ILHA DE KIUSHU – por Fernando Correia da Silva

Um Café na Internet

 – Como foi isso, ó Fernão Mendes Pinto?

– Passou-se na ilha de Kiushu e corri grande perigo. Os desta terra, para quem este modo de tiro de fogo foi cousa que até então não tinham visto, tamanho caso fizeram disso, que o não sei encarecer. O segundo filho de El-Rei, por nome Arichandono, moço de dezasseis até dezassete anos, e a quem ele era muito afeiçoado, me requereu algumas vezes que o quisesse ensinar a atirar, de que me eu escusei sempre, dizendo que havia mister muito tempo para o aprender. Porém ele não aceitando esta minha razão, fez queixume de mim a seu pai, o qual, pelo comprazer, me rogou que lhe desse um par de tiros para lhe satisfazer aquele apetite; a que respondi que dois, e quatro, e cento, e quantos sua alteza mandasse. E porque ele neste tempo estava comendo com seu pai, ficou para depois que dormisse a sesta, o qual ainda aquele dia não teve efeito porque foi aquela tarde com a rainha sua mãe a um pagode de grande romagem, onde se fazia uma festa pela saúde de El-Rei. E logo ao outro dia seguinte, que foi um sábado, véspera de Nossa Senhora das Neves, se veio pela sesta à casa onde eu estava sem trazer consigo mais que só dois moços fidalgos, onde me achou dormindo sobre uma esteira; e vendo estar a espingarda pendurada, não me quis acordar, com propósito de tirar primeiro um par de tiros, parecendo-lhe, como ele depois dizia, que naqueles que ele tomava não se entenderiam os que lhe eu prometera. E mandando a um dos moços fidalgos que fosse muito caladamente acender o morrão, tirou a espingarda donde estava, e querendo-a carregar como algumas vezes me tinha visto fazer, como não sabia a quantidade de pólvora que lhe havia de lançar, encheu o cano em comprimento de mais de dois palmos, e lhe meteu o pelouro, e a pôs no rosto e apontou para uma laranjeira que estava defronte; e pondo-lhe o fogo, quis a desventura que arrebentou por três partes, e deu nele, e lhe fez duas feridas, uma das quais lhe decepou quase o dedo polegar da mão direita, de que o moço logo caiu no chão como morto, o que vendo os dois que com ele estavam, foram fugindo caminho do paço, e, gritando pelas ruas, iam dizendo: “A espingarda do estrangeiro matou o filho de El-Rei!”.

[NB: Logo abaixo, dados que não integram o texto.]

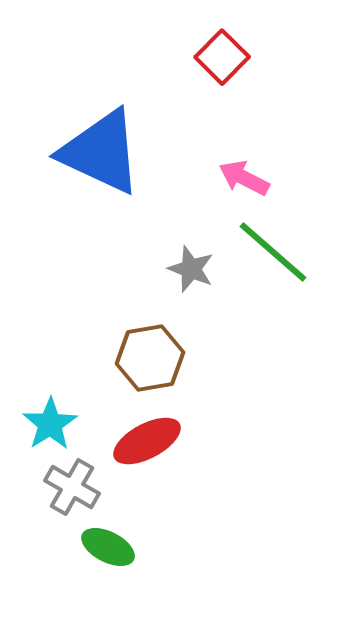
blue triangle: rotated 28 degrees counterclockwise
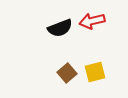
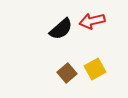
black semicircle: moved 1 px right, 1 px down; rotated 20 degrees counterclockwise
yellow square: moved 3 px up; rotated 15 degrees counterclockwise
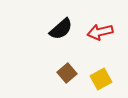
red arrow: moved 8 px right, 11 px down
yellow square: moved 6 px right, 10 px down
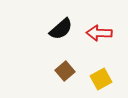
red arrow: moved 1 px left, 1 px down; rotated 15 degrees clockwise
brown square: moved 2 px left, 2 px up
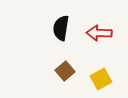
black semicircle: moved 1 px up; rotated 140 degrees clockwise
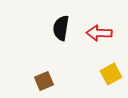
brown square: moved 21 px left, 10 px down; rotated 18 degrees clockwise
yellow square: moved 10 px right, 5 px up
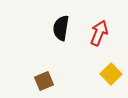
red arrow: rotated 110 degrees clockwise
yellow square: rotated 15 degrees counterclockwise
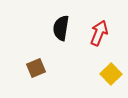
brown square: moved 8 px left, 13 px up
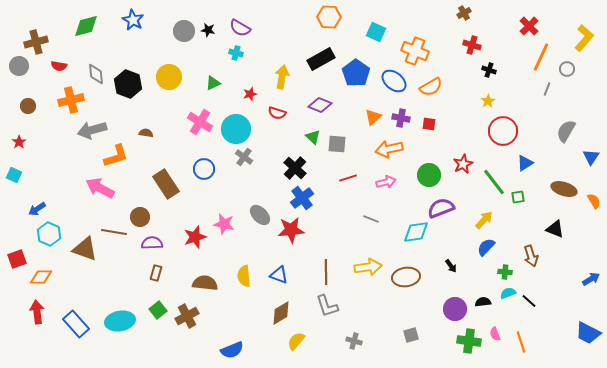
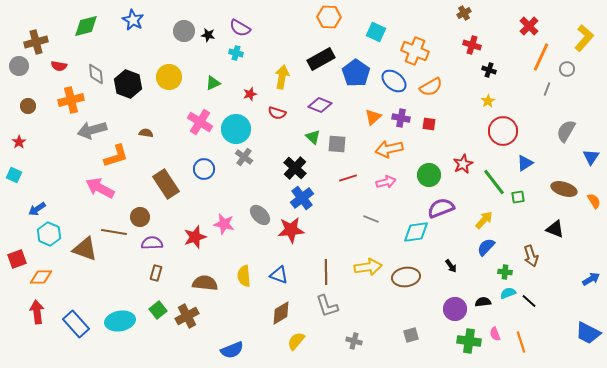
black star at (208, 30): moved 5 px down
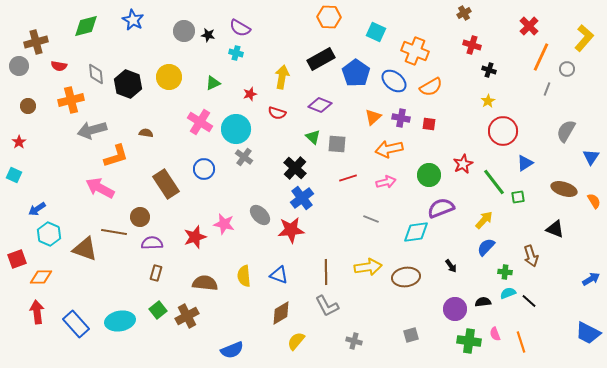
gray L-shape at (327, 306): rotated 10 degrees counterclockwise
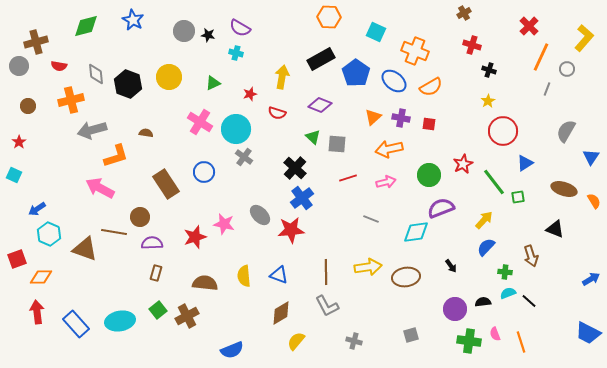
blue circle at (204, 169): moved 3 px down
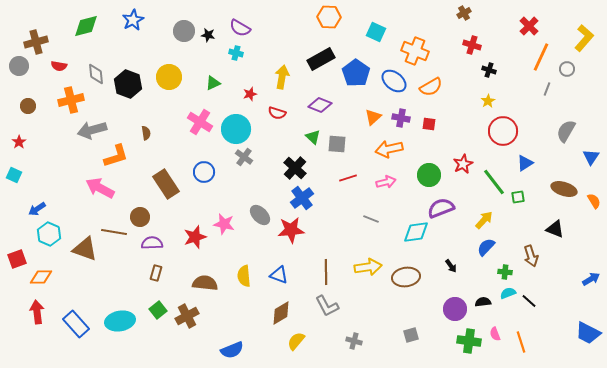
blue star at (133, 20): rotated 15 degrees clockwise
brown semicircle at (146, 133): rotated 72 degrees clockwise
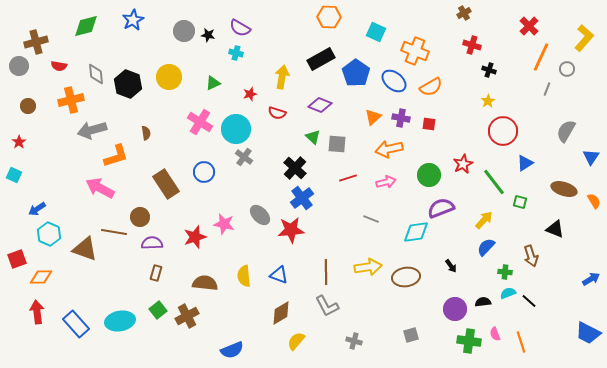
green square at (518, 197): moved 2 px right, 5 px down; rotated 24 degrees clockwise
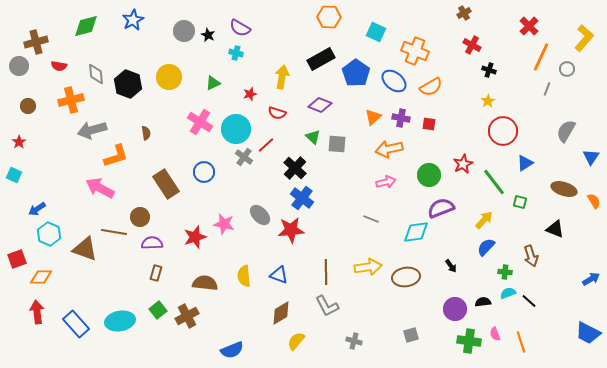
black star at (208, 35): rotated 16 degrees clockwise
red cross at (472, 45): rotated 12 degrees clockwise
red line at (348, 178): moved 82 px left, 33 px up; rotated 24 degrees counterclockwise
blue cross at (302, 198): rotated 15 degrees counterclockwise
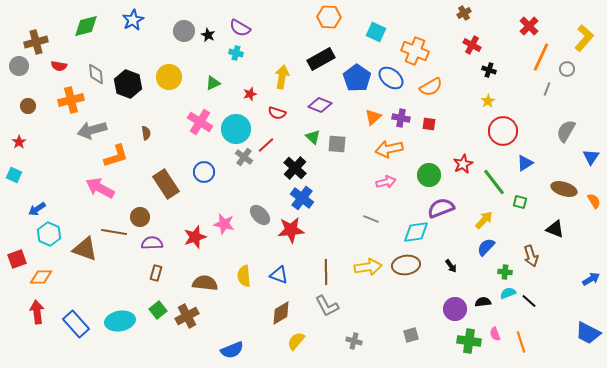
blue pentagon at (356, 73): moved 1 px right, 5 px down
blue ellipse at (394, 81): moved 3 px left, 3 px up
brown ellipse at (406, 277): moved 12 px up
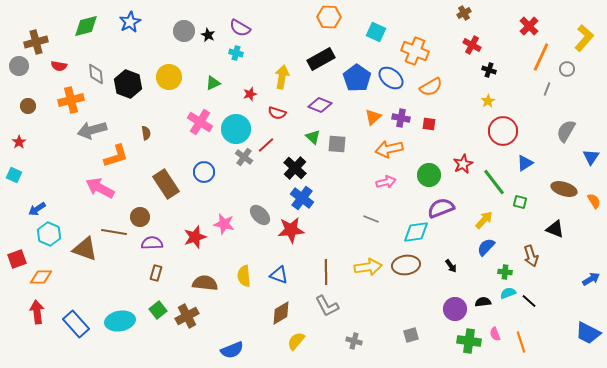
blue star at (133, 20): moved 3 px left, 2 px down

– É essa má sorte que te persegue sempre… E depois?       

– Levantou-se um tamanho tumulto na gente, que toda a cidade se fundia, acudindo com armas e grandes gritas à casa onde o pobre de mim estava, e já então qual Deus sabe, porque acordando eu com esta revolta e vendo jazer o moço no chão junto de mim, ensopado todo em sangue, sem acudir a pé nem a mão, me abracei com ele já tão desatinado e fora de mim, que não sabia onde estava. Abreviando: a minha sorte foi o moço acordar e apontar para mim, dizendo a seu pai: “Se o matarem, eu morro outra vez”.